RECORDS FOR THE TASK Start Marker

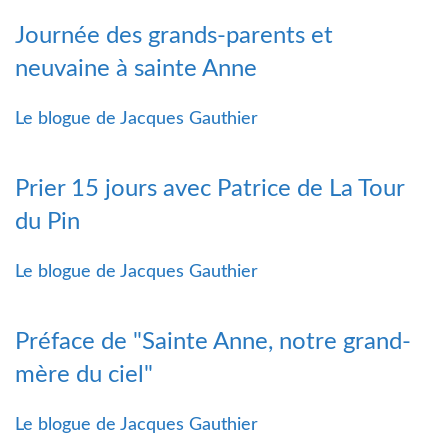
Journée des grands-parents et
neuvaine à sainte Anne
Le blogue de Jacques Gauthier
Prier 15 jours avec Patrice de La Tour
du Pin
Le blogue de Jacques Gauthier
Préface de "Sainte Anne, notre grand-
mère du ciel"
Le blogue de Jacques Gauthier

RECORDS FOR THE TASK End Marker

HOW TO COMPLETE THIS TASK:
Count the lines in the entries above that contain the word "Anne" and reply with only that number.

RESULT OF THE EXERCISE:
2